The Islamic Conference issue has been taken up by the vociferous but not always enlightening Nigerian press, and advocacy or opposition on the question depends, as with the population at large, on geography and religion.
Curiously, one of the major issues seems to be whether Nigeria actually did join the organization at its January meeting in Morocco. The Nigerian government has made no announcement of having joined, and when news reports from Morocco reached Nigeria, they unleashed a storm of controversy.
The Islamic Conference has 45 members--Nigeria would be the 46th--and most have a majority Muslim population. However, some African states with a distinct Muslim minority, such as Sierra Leone and Benin, are also members.
The organization's charter says that its purposes are to "promote Islamic solidarity" and to "consolidate cooperation . . . in the economic, social, cultural, scientific and other vital fields." Most of the time at the recent meeting was devoted to attacking the United States for imposing sanctions against Libya, a member of the conference.
Nigeria, whose 100 million people are about 50% Muslim, has sent observer teams to the conference's meetings since its inception in 1967, but this year, for the first time, Nigeria sent a delegation led by a Cabinet minister, Rilwanu Lukman.
Conference officials stated clearly that Nigeria had joined the organization and that the conference regarded Nigeria's new membership as its major accomplishment at the meeting.
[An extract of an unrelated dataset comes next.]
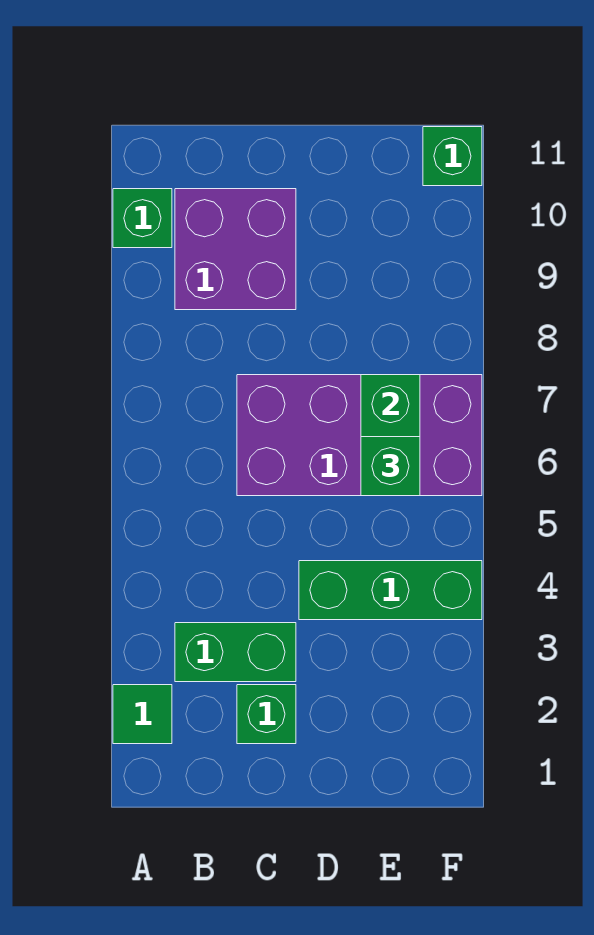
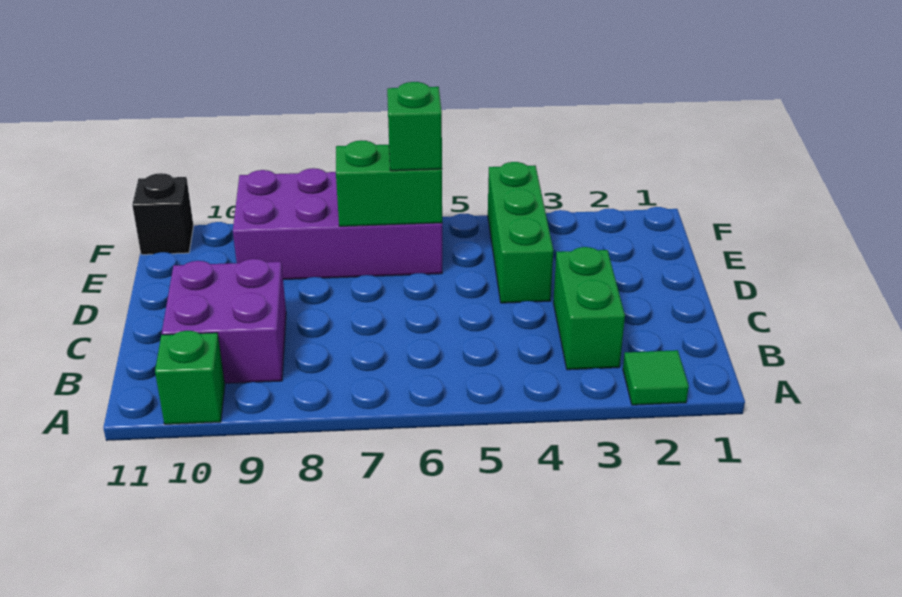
green 1x1 brick [237,685,296,744] -> none
purple 2x4 brick [237,375,482,496] -> purple 2x4 brick turned to [233,168,442,280]
green 1x1 brick [423,127,482,186] -> black 1x1 brick [132,173,194,255]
Back in Nigeria, the minister of information, Lt. Col. Anthony Ukpo, declined to confirm or deny the report, saying only that the government would make a statement in due course.
'Hot Potato' Issue
In a recent interview, Bolaji Akinyemi, Nigeria's foreign minister, declined to discuss the issue. "It's a hot potato," he said.
A few days later, Gen. Babangida announced that he had appointed a committee to look into the matter. The appointment of committees has so far been Babangida's method of playing for time and defusing sticky political issues.
The stakes could be high for Babangida's government, which already faces an array of serious financial problems and needs as much broad-based political support as possible if it is to carry out a tough program of economic reform.
The Roman Catholic archbishop of Lagos, A.O. Okogie, is among those most upset by the prospect of Nigeria's joining the conference.